#### [What to do]
Copy the listing below word for word, but leave the pictures out.

Extracted records

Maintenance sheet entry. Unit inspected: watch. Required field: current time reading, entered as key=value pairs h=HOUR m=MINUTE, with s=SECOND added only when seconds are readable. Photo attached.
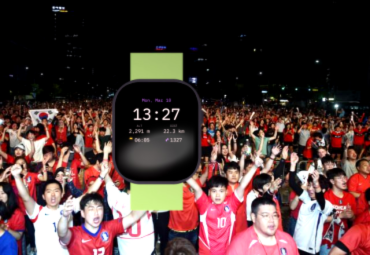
h=13 m=27
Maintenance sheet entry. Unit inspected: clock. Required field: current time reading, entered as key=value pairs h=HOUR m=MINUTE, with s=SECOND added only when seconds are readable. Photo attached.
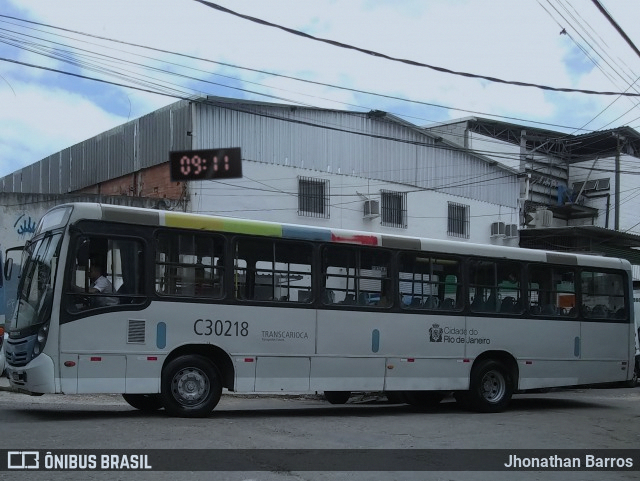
h=9 m=11
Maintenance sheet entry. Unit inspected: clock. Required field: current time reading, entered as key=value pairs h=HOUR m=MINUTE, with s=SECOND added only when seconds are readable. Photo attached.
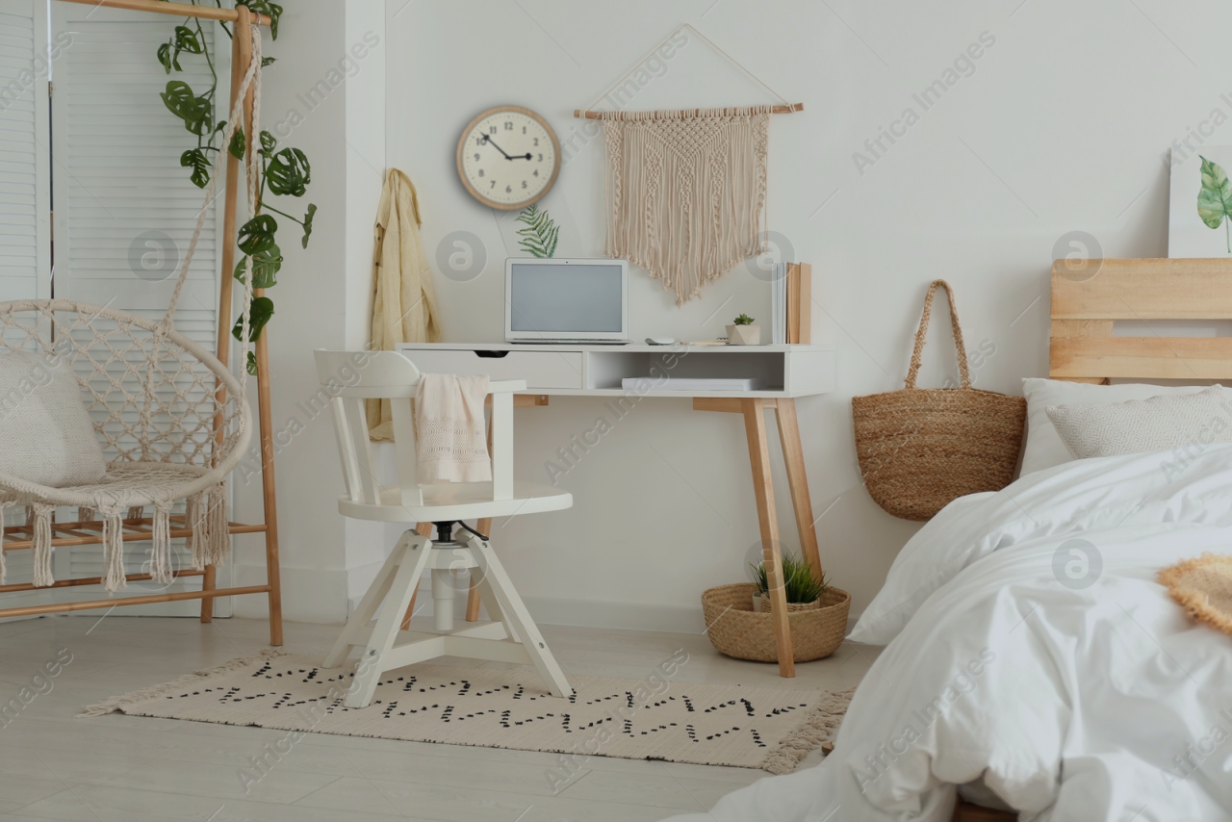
h=2 m=52
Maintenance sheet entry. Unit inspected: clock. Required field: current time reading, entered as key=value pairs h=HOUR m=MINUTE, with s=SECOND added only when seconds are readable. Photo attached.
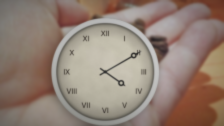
h=4 m=10
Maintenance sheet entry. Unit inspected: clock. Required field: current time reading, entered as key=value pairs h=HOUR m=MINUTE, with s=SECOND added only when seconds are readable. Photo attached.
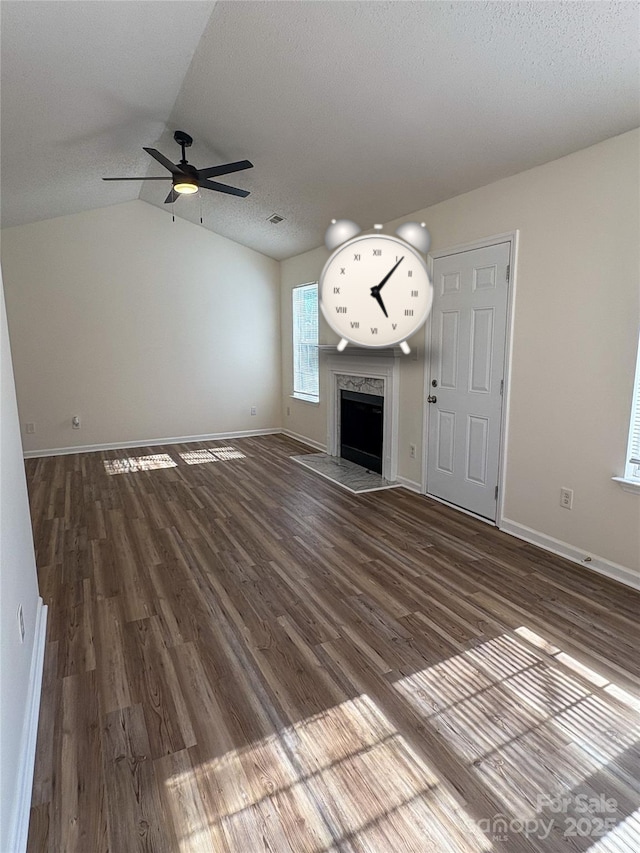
h=5 m=6
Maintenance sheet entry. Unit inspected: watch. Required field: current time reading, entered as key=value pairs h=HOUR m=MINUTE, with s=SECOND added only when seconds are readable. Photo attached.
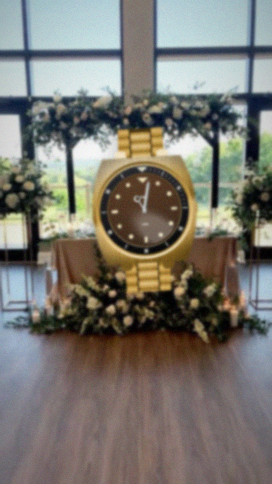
h=11 m=2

#### [Solution to the problem]
Maintenance sheet entry. Unit inspected: watch. Required field: current time reading, entered as key=value pairs h=HOUR m=MINUTE, with s=SECOND added only when seconds are readable. Photo attached.
h=13 m=27
Maintenance sheet entry. Unit inspected: clock. Required field: current time reading, entered as key=value pairs h=HOUR m=MINUTE, with s=SECOND added only when seconds are readable. Photo attached.
h=9 m=11
Maintenance sheet entry. Unit inspected: clock. Required field: current time reading, entered as key=value pairs h=HOUR m=MINUTE, with s=SECOND added only when seconds are readable. Photo attached.
h=2 m=52
Maintenance sheet entry. Unit inspected: clock. Required field: current time reading, entered as key=value pairs h=HOUR m=MINUTE, with s=SECOND added only when seconds are readable. Photo attached.
h=4 m=10
Maintenance sheet entry. Unit inspected: clock. Required field: current time reading, entered as key=value pairs h=HOUR m=MINUTE, with s=SECOND added only when seconds are readable. Photo attached.
h=5 m=6
Maintenance sheet entry. Unit inspected: watch. Required field: current time reading, entered as key=value pairs h=HOUR m=MINUTE, with s=SECOND added only when seconds are readable. Photo attached.
h=11 m=2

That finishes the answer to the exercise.